# .NET and More > Silverlight >  Using a Web Service in Silverlight 3 and VB.net 2008

## samo8076

Hi guys,

Im using Silver light 3 in vb.net Visual Studio 2008.

My web service had simply test functions a the moment including the standard 'Hello World' function.
I have referenced the web service no problem in Silver light but im really stuck how to return my 'hello world' function. Iv seen various examples on the net but im really stuck as to how to use them as the are in c#

here is my code iv got so far.....

Dim t As New ColonySL.ServiceReference1.ColonySLSoapClient
t.HelloWorldAsync()

but whatever i try will not return the simple 'hello world' string

had anybody got a simple example in vb?

Thanks

----------


## peteshir

Try putting a control such as a TextBlock on your form.

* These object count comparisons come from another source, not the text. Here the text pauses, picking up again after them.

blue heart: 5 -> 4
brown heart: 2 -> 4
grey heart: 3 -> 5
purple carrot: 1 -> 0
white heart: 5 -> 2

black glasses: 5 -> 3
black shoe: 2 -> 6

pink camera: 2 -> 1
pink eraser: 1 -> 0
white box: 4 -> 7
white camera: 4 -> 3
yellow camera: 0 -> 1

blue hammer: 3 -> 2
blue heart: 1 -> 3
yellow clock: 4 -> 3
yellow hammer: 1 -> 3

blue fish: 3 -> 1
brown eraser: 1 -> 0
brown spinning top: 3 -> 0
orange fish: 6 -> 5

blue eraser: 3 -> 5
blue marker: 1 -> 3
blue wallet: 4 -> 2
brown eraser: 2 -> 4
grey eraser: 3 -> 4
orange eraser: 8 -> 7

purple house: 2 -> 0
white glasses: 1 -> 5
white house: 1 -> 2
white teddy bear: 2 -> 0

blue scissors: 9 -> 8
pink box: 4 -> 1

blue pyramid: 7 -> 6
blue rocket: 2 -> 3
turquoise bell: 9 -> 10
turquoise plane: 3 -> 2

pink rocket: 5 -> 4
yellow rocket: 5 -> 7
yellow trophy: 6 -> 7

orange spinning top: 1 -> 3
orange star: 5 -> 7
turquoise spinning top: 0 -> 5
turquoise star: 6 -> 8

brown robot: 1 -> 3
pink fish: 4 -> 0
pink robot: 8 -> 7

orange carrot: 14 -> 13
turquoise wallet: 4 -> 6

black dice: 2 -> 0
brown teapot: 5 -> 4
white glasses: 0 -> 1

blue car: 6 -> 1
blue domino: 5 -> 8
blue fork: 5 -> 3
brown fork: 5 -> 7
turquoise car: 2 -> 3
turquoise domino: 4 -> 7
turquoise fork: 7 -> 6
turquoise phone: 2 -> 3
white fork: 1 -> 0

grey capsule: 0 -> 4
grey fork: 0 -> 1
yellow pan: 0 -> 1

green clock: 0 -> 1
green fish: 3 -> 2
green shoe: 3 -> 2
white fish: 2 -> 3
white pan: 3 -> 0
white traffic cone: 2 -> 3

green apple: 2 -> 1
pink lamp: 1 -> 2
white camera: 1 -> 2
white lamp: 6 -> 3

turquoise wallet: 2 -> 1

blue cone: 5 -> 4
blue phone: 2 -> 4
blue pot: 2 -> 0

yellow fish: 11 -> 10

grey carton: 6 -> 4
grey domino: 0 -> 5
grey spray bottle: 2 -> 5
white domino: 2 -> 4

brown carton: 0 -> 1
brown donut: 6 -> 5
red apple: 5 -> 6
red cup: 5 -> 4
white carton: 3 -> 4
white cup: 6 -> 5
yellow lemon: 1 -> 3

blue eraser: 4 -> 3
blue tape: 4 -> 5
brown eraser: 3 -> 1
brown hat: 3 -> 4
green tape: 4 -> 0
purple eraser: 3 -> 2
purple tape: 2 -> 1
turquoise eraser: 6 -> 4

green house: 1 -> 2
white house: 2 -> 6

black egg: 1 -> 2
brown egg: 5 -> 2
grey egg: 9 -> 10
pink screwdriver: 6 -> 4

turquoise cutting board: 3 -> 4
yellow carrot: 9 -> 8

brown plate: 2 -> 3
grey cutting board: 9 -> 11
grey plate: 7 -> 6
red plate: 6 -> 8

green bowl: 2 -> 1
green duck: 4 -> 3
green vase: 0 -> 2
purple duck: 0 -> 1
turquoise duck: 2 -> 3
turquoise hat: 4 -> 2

We can call it txt1 if you want.

Have to add a new procedure, We can call it "t_Completed. This is what the procedure should look like:

Public sub t_Completed(ByVal sender As Object, ByVal e As  t.Hello_WorldCompletedEventArgs)
         txt1.text=e.Result
end sub

Now we need an event handler to handle the completed event. After the line it should look like this:

Dim t As New ColonySL.ServiceReference1.ColonySLSoapClient
t.HelloWorldAsync()
        AddHandler t.Hello_WorldCompleted, AddressOf t_Completed

Now you can call your service with a 

t.Hello_World() 

When this is done you will see "Hello World" in your textbox.

I hope this works

----------